* **INSTRUCTION**:
Return the lines below that contain "edsoo".

· · · · · · ·

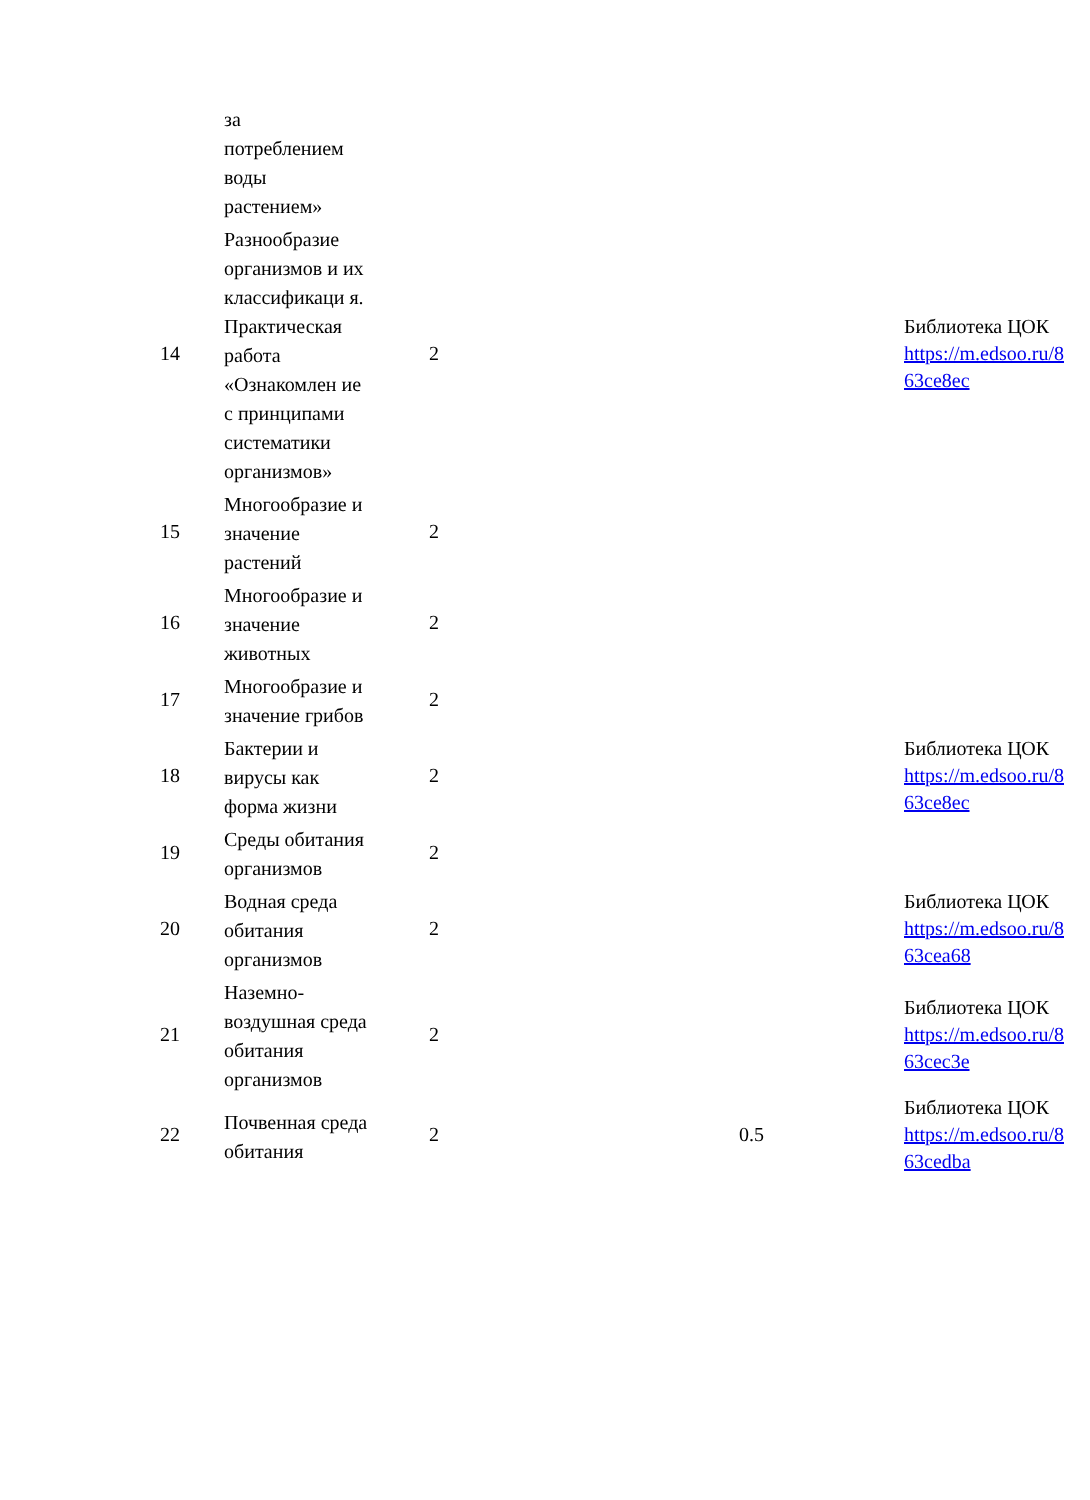| | за потреблением воды растением» | | | | |
| 14 | Разнообразие организмов и их классификаци я. Практическая работа «Ознакомлен ие с принципами систематики организмов» | 2 | | | Библиотека ЦОК https://m.edsoo.ru/8 63ce8ec |
| 15 | Многообразие и значение растений | 2 | | | |
| 16 | Многообразие и значение животных | 2 | | | |
| 17 | Многообразие и значение грибов | 2 | | | |
| 18 | Бактерии и вирусы как форма жизни | 2 | | | Библиотека ЦОК https://m.edsoo.ru/8 63ce8ec |
| 19 | Среды обитания организмов | 2 | | | |
| 20 | Водная среда обитания организмов | 2 | | | Библиотека ЦОК https://m.edsoo.ru/8 63cea68 |
| 21 | Наземно-воздушная среда обитания организмов | 2 | | | Библиотека ЦОК https://m.edsoo.ru/8 63cec3e |
| 22 | Почвенная среда обитания | 2 | | 0.5 | Библиотека ЦОК https://m.edsoo.ru/8 63cedba |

· · · · · · ·

* **RESPONSE BOX**:
| 14 | Разнообразие организмов и их классификаци я. Практическая работа «Ознакомлен ие с принципами систематики организмов» | 2 | | | Библиотека ЦОК https://m.edsoo.ru/8 63ce8ec |
| 18 | Бактерии и вирусы как форма жизни | 2 | | | Библиотека ЦОК https://m.edsoo.ru/8 63ce8ec |
| 20 | Водная среда обитания организмов | 2 | | | Библиотека ЦОК https://m.edsoo.ru/8 63cea68 |
| 21 | Наземно-воздушная среда обитания организмов | 2 | | | Библиотека ЦОК https://m.edsoo.ru/8 63cec3e |
| 22 | Почвенная среда обитания | 2 | | 0.5 | Библиотека ЦОК https://m.edsoo.ru/8 63cedba |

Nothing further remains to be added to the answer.